**読む文章**
-*-
ライブハウス『PEAK ACTION』は
歩いて2分とかからない場所にあった。

今日の目当ては
グッナイ小形さんのバンドセットである。

グッナイ小形さんは、東京を拠点に
活動されているミュージシャンである。
普段はソロでライブや路上演奏をしている。

最近だと、キンプリの髙橋海人さんが
推して下さっており…

「ありがたいなぁ…」

自然と四国に行った時の
大泉洋さんみたいな声がでてしまう。

バンドセットは、なかなか見られないので
万難廃してやって来たと言うわけである。

夜はまた違って見えるね、不思議


遠目から建物を撮影していると
入口向かいの少し離れた所に
品のいい顔をした人影。
おっと、あのボルゾイみたいな
カッコいい容姿、見たことある人だぞ。

そこにはアキトさんがいた。

アキトさんは、小形さんの友人であり
バンドではキーボードを担当している。
ライブや映画の試写会なんかで
東京に行った時に、小形さんともども
お会いすることが多い。声をかける

「アキトさ~ん。どうもどうもー」

「え…、マジですか…」

と、若干引き気味で、驚いている。

勿論、彼も、今日私が来ることを知らない。
生活圏の三重県から福島県まで
その距離を考えたら無理もない反応だ。
一般人がホイホイ移動して良い距離じゃない。

少しだけ談笑する。

「これ…いい加減なライブできませんね…」

と彼は言いかけ、すぐにハッとして

「いつもいい加減にはやってませんけどね!」

と笑って訂正する。

練習を重ねたりレコーディングしたり
最近活動的だとSNSの発信から見聞きしてる。
楽しみだと返す。


脳内
「いよいよ、ですね…」「ライブ楽しみだなぁ!」

彼に電話がかかってきたのを機に
ライブハウスの中へ。地下への階段を降り
カウンターで受付を済ませる。

店内を眺める。

ざっくばらんに壁に張られている
ポスターや写真、フライヤーや注意書き
何年くらい経ているのだろう…いや
時間の長さは関係ないな。良い空間だ

ライブステージ間近の椅子に座る。
-*-
**取り組む課題**
• A. ライブハウス訪問の文章で、アキトさんがバンドで担当している楽器は何ですか。
• B. ライブハウス訪問の文章のうち、「グッナイ小形さんは、東京を拠点に」を含む語句で始まり「万難廃してやって来たと言うわけである。」で終わる部分を、一字一句変えずに書き写してください。
• C. ライブハウス訪問の文章を、最後の文の後から書き継いでください。

[写っている人物または関節付きの手]
-*-
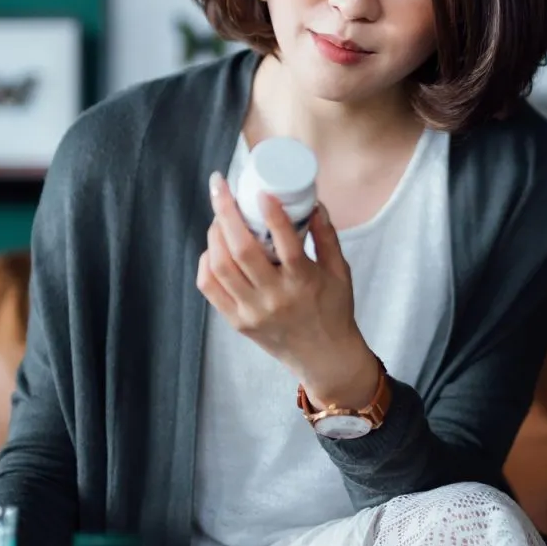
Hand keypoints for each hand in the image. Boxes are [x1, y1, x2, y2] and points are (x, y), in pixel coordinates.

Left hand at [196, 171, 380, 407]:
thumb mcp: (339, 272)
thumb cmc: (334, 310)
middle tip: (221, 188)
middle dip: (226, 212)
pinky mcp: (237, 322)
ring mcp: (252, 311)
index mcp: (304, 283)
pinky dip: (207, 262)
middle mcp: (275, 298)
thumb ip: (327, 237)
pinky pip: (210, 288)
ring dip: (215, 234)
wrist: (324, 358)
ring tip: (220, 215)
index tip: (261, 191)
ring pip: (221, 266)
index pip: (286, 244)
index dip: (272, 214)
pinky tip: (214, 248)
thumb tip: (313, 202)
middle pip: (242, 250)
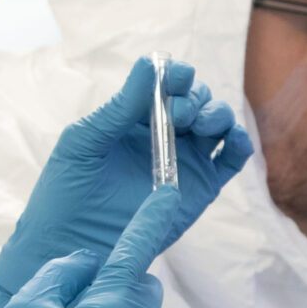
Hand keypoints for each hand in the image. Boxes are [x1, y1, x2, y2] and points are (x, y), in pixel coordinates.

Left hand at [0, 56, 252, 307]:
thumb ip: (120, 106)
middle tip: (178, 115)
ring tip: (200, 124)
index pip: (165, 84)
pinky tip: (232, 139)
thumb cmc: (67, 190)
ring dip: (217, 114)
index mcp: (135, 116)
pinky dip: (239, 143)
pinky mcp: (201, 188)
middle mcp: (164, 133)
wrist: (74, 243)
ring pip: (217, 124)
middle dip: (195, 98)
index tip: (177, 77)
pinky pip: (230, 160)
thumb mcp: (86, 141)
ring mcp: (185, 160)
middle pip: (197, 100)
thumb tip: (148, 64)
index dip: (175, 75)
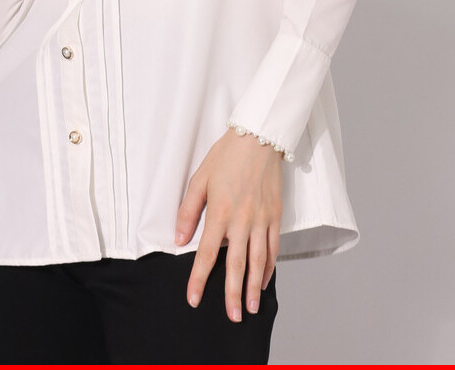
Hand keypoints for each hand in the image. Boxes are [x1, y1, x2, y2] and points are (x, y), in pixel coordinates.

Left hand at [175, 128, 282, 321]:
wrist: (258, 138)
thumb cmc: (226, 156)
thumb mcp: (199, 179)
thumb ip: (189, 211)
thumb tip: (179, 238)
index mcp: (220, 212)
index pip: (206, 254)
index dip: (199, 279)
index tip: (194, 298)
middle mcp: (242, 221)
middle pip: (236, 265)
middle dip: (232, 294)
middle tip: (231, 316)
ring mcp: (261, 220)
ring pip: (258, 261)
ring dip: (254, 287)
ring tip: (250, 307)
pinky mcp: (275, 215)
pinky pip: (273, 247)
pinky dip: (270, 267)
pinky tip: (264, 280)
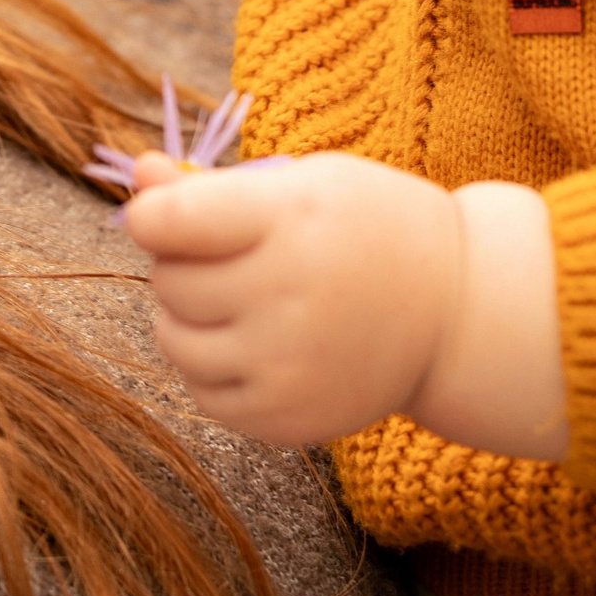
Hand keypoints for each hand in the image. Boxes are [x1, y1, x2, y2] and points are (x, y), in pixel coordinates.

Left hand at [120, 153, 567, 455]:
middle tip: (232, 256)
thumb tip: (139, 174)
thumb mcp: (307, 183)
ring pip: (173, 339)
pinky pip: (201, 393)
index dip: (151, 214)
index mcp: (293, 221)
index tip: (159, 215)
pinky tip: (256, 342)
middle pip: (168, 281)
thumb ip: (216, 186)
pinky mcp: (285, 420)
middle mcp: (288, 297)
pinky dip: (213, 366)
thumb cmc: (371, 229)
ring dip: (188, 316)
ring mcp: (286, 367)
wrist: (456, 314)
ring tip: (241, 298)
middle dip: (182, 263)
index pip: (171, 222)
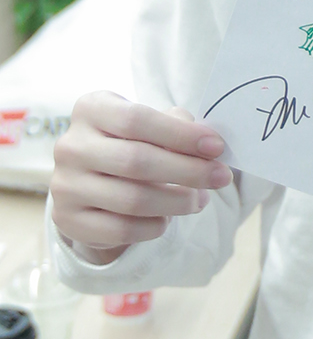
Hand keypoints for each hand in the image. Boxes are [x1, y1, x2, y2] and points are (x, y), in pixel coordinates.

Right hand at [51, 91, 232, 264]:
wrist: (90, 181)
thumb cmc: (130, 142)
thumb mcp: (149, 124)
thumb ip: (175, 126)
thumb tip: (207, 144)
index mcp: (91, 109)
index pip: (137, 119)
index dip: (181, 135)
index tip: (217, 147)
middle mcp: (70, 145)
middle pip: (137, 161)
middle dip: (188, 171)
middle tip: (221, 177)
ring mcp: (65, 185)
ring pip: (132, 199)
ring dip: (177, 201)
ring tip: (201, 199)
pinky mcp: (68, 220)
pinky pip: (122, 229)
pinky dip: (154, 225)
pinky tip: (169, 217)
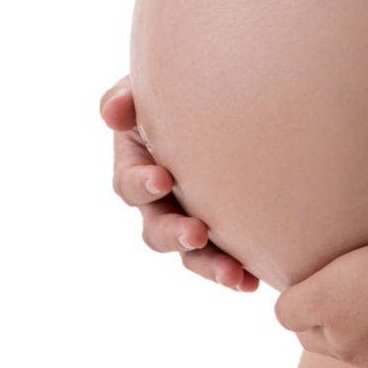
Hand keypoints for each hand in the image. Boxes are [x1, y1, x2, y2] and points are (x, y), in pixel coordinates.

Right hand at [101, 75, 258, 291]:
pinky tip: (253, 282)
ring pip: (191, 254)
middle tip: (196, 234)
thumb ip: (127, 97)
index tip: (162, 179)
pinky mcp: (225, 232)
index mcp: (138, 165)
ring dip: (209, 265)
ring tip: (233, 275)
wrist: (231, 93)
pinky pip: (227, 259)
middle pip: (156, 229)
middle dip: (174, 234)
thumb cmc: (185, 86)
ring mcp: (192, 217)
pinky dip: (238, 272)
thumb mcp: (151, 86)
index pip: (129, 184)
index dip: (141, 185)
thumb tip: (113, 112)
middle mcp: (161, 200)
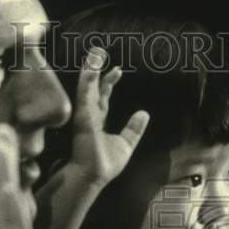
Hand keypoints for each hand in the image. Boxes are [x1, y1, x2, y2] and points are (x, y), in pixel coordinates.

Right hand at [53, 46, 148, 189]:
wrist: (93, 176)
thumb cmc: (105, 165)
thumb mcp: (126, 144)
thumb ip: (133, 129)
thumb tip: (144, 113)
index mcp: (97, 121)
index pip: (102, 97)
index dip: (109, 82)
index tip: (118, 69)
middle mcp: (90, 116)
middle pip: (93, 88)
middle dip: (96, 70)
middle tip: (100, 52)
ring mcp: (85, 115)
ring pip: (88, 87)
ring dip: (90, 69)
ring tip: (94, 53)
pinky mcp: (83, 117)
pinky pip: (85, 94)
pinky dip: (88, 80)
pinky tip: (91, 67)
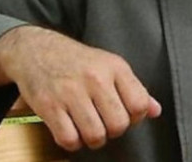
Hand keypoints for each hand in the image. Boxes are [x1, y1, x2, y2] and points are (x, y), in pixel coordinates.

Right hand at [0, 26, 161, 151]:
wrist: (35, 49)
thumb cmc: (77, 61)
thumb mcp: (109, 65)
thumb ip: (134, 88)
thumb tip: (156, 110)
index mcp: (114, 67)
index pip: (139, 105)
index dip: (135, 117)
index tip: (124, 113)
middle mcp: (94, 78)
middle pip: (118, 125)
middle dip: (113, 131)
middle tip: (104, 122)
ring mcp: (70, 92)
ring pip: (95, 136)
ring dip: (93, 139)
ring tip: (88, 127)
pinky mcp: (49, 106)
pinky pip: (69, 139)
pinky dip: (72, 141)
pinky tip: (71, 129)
-*-
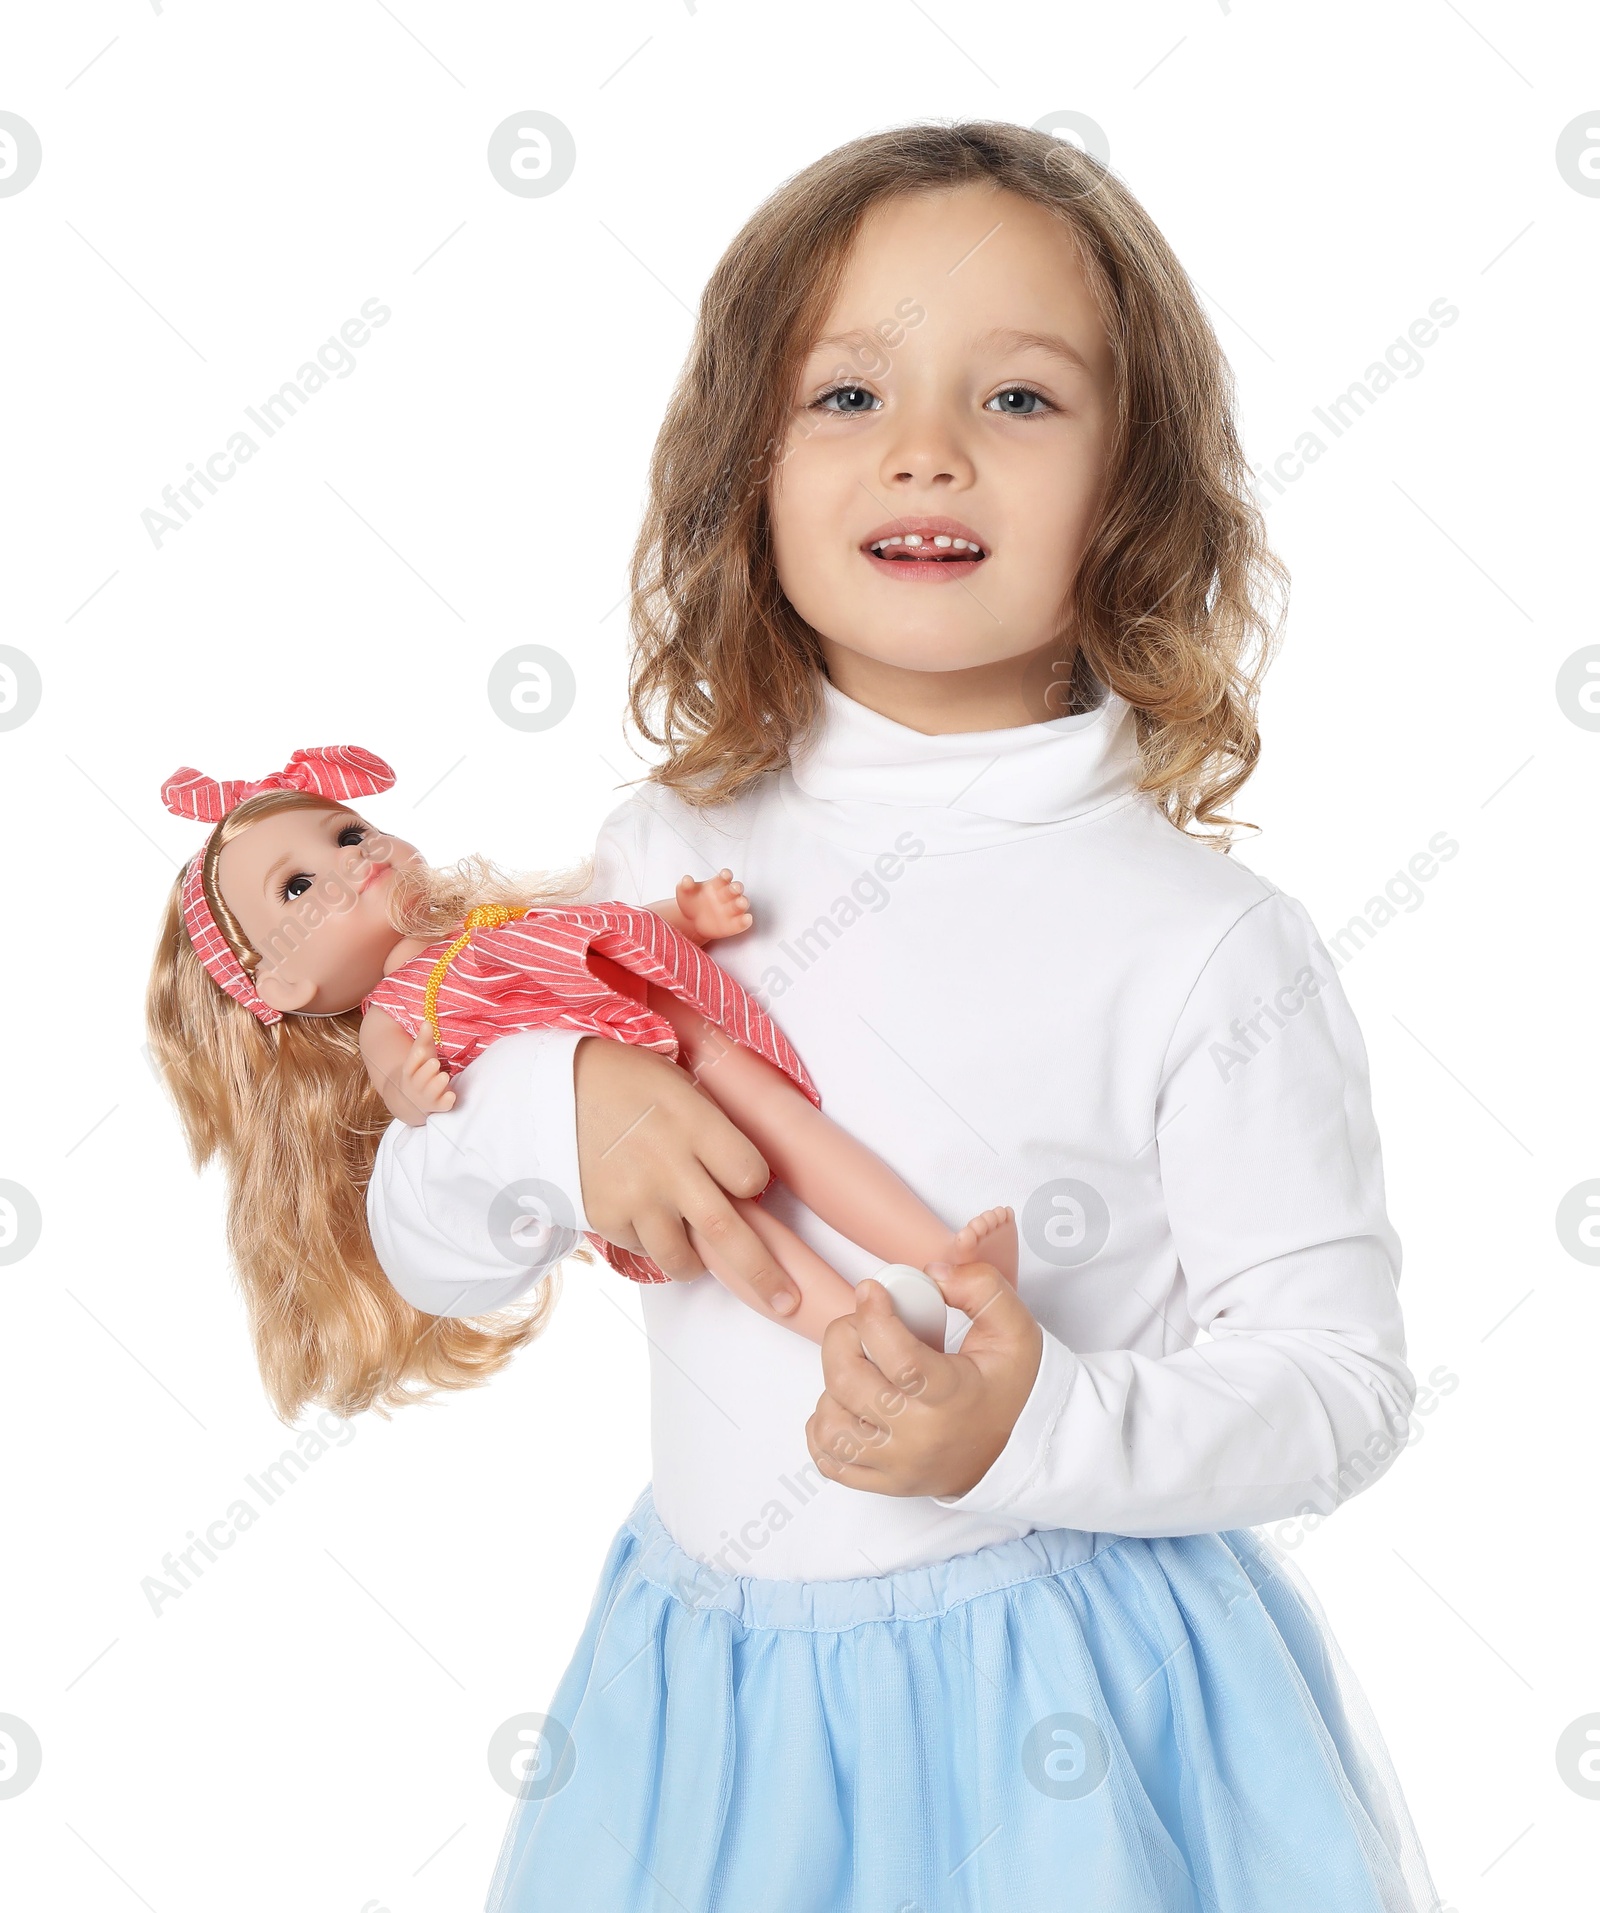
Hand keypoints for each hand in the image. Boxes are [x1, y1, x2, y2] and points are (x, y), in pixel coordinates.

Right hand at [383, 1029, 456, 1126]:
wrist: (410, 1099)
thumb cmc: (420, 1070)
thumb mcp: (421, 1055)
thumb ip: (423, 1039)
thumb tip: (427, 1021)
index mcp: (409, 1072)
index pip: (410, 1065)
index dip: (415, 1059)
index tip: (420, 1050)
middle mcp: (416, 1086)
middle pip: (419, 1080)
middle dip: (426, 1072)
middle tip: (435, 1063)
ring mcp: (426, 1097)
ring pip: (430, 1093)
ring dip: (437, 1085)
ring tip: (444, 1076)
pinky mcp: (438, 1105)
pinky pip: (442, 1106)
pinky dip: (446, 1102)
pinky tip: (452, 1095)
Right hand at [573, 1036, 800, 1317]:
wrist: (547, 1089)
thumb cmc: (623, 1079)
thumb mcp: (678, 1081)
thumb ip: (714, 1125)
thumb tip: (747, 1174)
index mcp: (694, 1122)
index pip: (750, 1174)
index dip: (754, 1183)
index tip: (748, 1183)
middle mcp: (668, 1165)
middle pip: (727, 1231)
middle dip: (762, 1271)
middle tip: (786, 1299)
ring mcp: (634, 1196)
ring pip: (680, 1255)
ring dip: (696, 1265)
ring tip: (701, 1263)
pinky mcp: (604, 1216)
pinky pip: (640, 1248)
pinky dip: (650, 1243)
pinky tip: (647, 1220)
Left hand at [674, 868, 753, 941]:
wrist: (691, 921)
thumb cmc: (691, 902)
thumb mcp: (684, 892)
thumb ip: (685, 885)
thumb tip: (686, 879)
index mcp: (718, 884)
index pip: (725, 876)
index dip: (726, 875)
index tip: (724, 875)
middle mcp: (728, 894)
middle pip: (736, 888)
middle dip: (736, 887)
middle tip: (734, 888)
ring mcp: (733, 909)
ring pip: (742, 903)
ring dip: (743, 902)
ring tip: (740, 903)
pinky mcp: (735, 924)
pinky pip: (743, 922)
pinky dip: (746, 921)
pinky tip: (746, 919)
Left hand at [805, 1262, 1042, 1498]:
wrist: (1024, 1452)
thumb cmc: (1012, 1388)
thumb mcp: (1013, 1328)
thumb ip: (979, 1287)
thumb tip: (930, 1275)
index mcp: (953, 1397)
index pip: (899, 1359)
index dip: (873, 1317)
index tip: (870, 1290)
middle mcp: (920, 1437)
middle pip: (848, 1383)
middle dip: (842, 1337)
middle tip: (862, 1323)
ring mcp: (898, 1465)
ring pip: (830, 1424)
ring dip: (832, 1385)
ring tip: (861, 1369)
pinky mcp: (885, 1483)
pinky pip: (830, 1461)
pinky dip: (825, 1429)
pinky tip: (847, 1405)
-*-
**記述回答**
• A. キーボードです。

• B.
グッナイ小形さんは、東京を拠点に
活動されているミュージシャンである。
普段はソロでライブや路上演奏をしている。

最近だと、キンプリの髙橋海人さんが
推して下さっており…

「ありがたいなぁ…」

自然と四国に行った時の
大泉洋さんみたいな声がでてしまう。

バンドセットは、なかなか見られないので
万難廃してやって来たと言うわけである。

• C.
「ここにいていい」と、この空間の
たくさんの意志や意識から感じ取れる。

そんなことを考えていたら
見知った顔がひょっこり現れる。
マスク姿でもわかる明るい笑み。
手を振り、隣へ招く。

Iさん。
X(旧Twitter)のフォロワーさんである。
この旅の始まりに、事前に郡山について
諸々(何もないと)教えて下さった善人である。

彼女とはこれまでに
2度ほどお会いしている。

1度目は、昨年の12月。名古屋にて。
確かケケでのライブだった。
藤山拓さん、ふるかわののこさん
そして、甲斐大河さん出演のライブ。
帰り道、客の3人で話しながら
駅まで行ったことを覚えている。

2度目は、今年の4月に小形さんが
高円寺での路上ライブに一区切りした時。

高架下で路上演奏を見ていると

「はぐぱぱさん…ですよね?」

と、声をかけてくださった。

(東京に知り合いなんていたっけ?)

声掛けがなければ気付けなかった。
まったくもって失礼な話だ。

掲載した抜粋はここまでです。